How recovery from alcoholism saved my family and me – Lauren Amy White
This story I would say is a story of hope. One that I want to share to show to people that you can be on the other side of heartache and trauma from alcoholism and addiction. And how recovery from alcoholism saved my family’s life.
I am lucky but I’m also someone who has had to go through dark times to get to where I am today. Going into rehab at 18 from issues with alcohol, drugs, bulimia and incredible depression was one of the hardest things one has ever had to go through.
I saw no way out of my stuff. I had no hope and could see the pattern of behaviour repeating itself over and over again. Until one day I decided to do something about it and make the decision to surrender. You don’t really truly get well until you fully surrender to your issues…
I mean it dated back to when I was very young as I saw my own mum go through alcoholism. That was the first time in my life I saw alcohol being very different to just alcohol. Alcohol was not just a drink. It brought about trauma and fear, and not knowing what someone is going to be like.
Treading on eggshells
It was like treading on eggshells constantly. Constantly being scared of what you are going to find when someone changes because of alcohol. I mean that’s what I was like when I drank, too.
I was a complete self-sabotaging person, which led into so many self-sabotaging behaviours. I was angry, I was unhappy and I didn’t even want to look into the mirror.
Being a child of an alcoholic is very hard. People don’t realise that the parent and child roles reverse. I had to grow up very very young and become mature when I was super young.
Most of my childhood was ‘not normal’ as per say. ACOA also makes you become super-codependent. You start to take on a lot of their feelings as your own. To the point where you don’t even know what’s yours.
Nonetheless this is a story of HOPE!
A story of hope
If it wasn’t for my mother getting sober then I wouldn’t be half the person I am today. She is the reason I went into recovery and changed my life around. Now I can confidently say I’m ten and half years sober!
I didn’t have a relationship with mum growing up because of the drink. But when she got sober and decided to change her life around, our relationship grew so much and we are now the best of friends.
Having a family member in recovery on the same journey as you is the most incredible thing because you both become so self-aware and are doing the work. Recovery gives you that, and it also gives you the ability of compassion, forgiveness and acceptance from the past.
Looking at my story and seeing how I’ve gone from active addiction to sobriety has given me more perspective and the ability to want to help others. So here I am today sharing my story.
Sharing my story
You may right now be sitting here and saying, ‘This won’t be me’, ‘I can’t get out of addiction’, or even, ‘My mum won’t change’. Rest assured, this was me.
I didn’t see a way out, and there were so many times I tried to change or even told my mum to change. But it had to come from her complete willingness to surrender and do the work.
What I do know is that my mum never thought she would get her daughter back in her life because of the drinking. The drinking was too strong to even get sober for the closest ones around you. Addiction is the most selfish illness.

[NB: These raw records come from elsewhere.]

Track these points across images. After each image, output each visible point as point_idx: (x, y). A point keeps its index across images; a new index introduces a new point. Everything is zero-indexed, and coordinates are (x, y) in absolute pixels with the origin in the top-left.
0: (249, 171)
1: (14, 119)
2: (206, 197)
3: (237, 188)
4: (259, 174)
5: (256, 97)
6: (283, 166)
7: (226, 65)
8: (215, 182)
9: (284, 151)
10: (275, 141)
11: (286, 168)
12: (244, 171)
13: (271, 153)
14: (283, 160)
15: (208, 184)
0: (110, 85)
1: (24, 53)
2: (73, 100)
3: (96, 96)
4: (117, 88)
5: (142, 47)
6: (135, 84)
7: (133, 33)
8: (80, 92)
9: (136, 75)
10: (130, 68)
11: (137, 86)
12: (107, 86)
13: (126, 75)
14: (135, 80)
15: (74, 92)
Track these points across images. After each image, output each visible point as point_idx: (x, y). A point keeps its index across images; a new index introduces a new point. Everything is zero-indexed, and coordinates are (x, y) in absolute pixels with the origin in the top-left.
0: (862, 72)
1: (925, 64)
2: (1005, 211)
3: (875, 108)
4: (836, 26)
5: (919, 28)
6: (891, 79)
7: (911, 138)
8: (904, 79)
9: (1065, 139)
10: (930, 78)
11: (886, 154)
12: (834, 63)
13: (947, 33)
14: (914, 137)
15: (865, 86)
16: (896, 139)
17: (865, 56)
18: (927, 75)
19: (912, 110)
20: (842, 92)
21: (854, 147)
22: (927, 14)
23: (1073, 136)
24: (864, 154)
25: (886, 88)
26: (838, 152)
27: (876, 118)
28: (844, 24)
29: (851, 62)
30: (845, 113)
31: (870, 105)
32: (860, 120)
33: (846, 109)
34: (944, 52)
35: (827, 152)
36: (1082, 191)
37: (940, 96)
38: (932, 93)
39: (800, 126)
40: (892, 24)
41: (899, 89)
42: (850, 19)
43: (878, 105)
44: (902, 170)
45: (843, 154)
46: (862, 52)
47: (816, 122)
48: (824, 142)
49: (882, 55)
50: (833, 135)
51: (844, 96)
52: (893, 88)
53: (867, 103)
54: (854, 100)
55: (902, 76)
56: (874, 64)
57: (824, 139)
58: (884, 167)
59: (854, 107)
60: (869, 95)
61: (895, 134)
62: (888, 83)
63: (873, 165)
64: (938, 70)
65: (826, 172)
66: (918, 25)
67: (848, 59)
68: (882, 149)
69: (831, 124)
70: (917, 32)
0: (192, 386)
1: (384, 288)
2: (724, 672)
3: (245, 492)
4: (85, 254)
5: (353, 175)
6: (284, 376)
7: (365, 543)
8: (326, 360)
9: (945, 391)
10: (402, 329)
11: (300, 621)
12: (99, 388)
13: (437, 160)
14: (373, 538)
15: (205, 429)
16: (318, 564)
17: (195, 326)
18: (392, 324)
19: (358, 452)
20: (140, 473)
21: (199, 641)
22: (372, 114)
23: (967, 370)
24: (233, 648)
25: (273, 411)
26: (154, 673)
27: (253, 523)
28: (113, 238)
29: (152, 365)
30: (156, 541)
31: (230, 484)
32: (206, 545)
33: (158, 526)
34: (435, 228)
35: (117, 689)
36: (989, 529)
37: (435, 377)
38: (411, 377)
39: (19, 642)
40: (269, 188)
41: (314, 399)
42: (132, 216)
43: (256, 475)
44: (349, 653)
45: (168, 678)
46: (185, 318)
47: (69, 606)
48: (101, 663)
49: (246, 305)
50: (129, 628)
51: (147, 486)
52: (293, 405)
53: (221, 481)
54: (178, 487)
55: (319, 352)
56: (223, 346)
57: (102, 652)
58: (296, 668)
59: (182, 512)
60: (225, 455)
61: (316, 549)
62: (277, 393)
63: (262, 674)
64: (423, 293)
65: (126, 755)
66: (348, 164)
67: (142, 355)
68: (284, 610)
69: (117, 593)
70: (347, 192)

It takes control of your life, thoughts, feelings and state of mind so the only thing you really want in your life is the next drink. I GET IT!!!
BUT..
This is me planting the seed to anyone reading right now who is in active addiction. This seed may not even make you want to get sober now. It may not even be in a few years.
But there will come a time in your life when you are in the brink of despair and then you think of this exact story of hope and decide you finally want to do something about it because it does not only affect you – it affects those around you so, so much more than you might know.
If you have a child that you want a relationship with – and at the moment your drinking is just destroying everything around you and everyone around you – then know that you can change. YOU can get help, and you can get a relationship like me and my mum do now.
My first sober trip
I’ll end this blog with a story. In my first year of sobriety, I went to Tel Aviv for my first sober trip with my friends who DEFINITELY weren’t sober.. I went to a recovery meeting in a bomb shelter. There were people on the same journey as me but I knew that it wasn’t normal for a 19 year old girl to be in a bomb shelter with people that are twice her age.
It was scary but I knew I was in the right place because it was the only place that was going to get me well. In this meeting, I shared a lot about my story of addiction and my relationship with my mum which at that time was still a difficult one.
Fast forward to ten and half years later. I went back to Tel Aviv, with my mum this time. We went to a meeting at the bomb shelter. This time I was asked to share my story in front of everyone and I did.
I shared my story with my mum next to me and it was the most beautiful thing ever. She had shared and cried about how recovery has changed our relationship. After ten years and her nine years of sobriety, we are the best of friends.
So let’s just say the work and the decision to do something about your addiction is worth it. HARD! But you’ll thank yourself in the long run.